Or, to be precise, two riveting Germans and an equally riveting Georgian now living in Germany!
With impeccable timing, the day I posted my review of Julia Franck’s Die Mittagsfrau, I got to see the author at the British Library, in an event organised by the European Literature Network (headed by Rosie Goldsmith). She was joined on stage by poet and essayist Durs Grünbein and playwright and novelist Nino Haratischwili (or should that be ‘shvili’ for English readers rather than ‘schwili’ for German ones?), whose monumental work The Eighth Life (for Brilka) has just been published in English by Scribe. The translators Charlotte Collins, Ruth Martin and Karen Leeder were also there and read the English version of extracts from the authors’ work.

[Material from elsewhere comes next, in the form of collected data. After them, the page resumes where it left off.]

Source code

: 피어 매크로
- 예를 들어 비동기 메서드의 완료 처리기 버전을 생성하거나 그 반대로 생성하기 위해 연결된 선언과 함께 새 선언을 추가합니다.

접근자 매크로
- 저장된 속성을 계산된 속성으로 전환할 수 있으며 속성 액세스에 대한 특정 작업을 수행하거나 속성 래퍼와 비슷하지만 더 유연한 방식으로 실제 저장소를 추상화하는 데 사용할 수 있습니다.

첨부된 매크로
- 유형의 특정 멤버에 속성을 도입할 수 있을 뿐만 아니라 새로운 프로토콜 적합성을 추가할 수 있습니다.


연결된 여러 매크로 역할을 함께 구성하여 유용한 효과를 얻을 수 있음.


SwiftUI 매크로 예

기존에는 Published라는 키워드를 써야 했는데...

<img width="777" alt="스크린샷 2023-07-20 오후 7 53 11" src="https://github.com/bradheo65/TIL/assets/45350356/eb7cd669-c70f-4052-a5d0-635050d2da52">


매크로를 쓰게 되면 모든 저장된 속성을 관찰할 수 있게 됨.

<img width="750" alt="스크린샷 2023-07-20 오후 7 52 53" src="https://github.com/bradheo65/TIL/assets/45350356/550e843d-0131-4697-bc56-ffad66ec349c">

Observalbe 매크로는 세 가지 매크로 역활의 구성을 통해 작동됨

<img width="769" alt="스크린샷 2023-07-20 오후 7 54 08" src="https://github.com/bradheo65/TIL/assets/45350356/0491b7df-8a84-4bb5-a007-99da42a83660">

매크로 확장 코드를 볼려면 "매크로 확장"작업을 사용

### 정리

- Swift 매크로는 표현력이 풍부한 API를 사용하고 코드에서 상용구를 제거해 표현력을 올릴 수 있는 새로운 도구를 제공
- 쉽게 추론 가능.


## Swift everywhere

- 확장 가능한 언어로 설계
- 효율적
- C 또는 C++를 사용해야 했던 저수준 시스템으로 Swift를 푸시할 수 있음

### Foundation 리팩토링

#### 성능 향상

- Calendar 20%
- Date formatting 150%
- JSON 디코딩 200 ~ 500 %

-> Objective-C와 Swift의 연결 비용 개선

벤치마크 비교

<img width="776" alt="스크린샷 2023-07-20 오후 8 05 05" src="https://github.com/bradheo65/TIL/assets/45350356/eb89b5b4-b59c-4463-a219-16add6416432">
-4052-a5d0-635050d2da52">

There was a lot of ground covered in the nearly 90 minutes of discussions and readings, but what particularly stuck in my mind:
Julia Franck and her identical twin sister wrote and enacted fantasy stories together as they were growing up, a bit like the Brontës. She mentioned her Communist grandmother, who was so reluctant to give up her dream of an alternative, better Germany even after the fall of the Wall. She also spoke about the humiliation and cruelty of life as a refugee, the contrast between the utopia you are chasing and the reality of what you find (especially when you are not allowed to integrate into the host society), and why in her book West, the refugee camp itself is a main protagonist. When Rosie Goldsmith asked her why there were so many cruel or cold women in her books (or women who could be interpreted as such), she replied:
Women are not necessarily the better people. I have experienced cruel women in my life… But also what we expect from mothers nowadays is so different from what it was 50-100 years ago. In those days women tried to be strong, to survive, to solve problems, they had no time to be helicopter parents, so they might come across as cold and neglectful.
Durs Grünbein admitting that their generation of German writers were privileged to have the material (of the division and then reunification) to write about. Also, why he prefers poetry: it is easier to swerve from past to present, to be in both time frames and in many different places simultaneously. I loved one particular phrase from one of his poems:
Ist der Sand enttäuscht wenn die Dämmerung fällt?
Is the sand disappointed when evening falls?
Meanwhile, Nino Haratischwili claims she had no intention of writing such an epic novel, and that if she had realised from the outset that it would take four years and 1200 pages to write, she might have abandoned the project before she even started. She was focusing initially only on Georgia in the 1990s, a messy, confused period with the fall of the Soviet Empire and lots of infighting. She was trying to answer her own questions about Georgia’s history and why her country keeps on repeating the same old mistakes, but found that it took her earlier and earlier in time. She also said she wrote in German out of laziness (because she would have had to translate it from Georgian later on), but also because writing in her second language gave her a freedom and a sense of adventure and playfulness.
In your mother tongue you use words and expressions more automatically, but in another language you question things more and have more freedom to experiment. I still have this feeling of discovery in German.
The evening was also an opportunity to launch the newly published German Riveter magazine, with illustrations by the wonderful Axel Scheffler. Containing exclusive extracts and reviews of many new German authors, it also contains an article about German crime fiction written by Kat Hall (mainly) and yours truly (very tangentially).
All in all, a brilliant evening which I’d been looking forward to for months, well worth the logistical acrobatics of arranging for alternative pick-up of the French exchange student.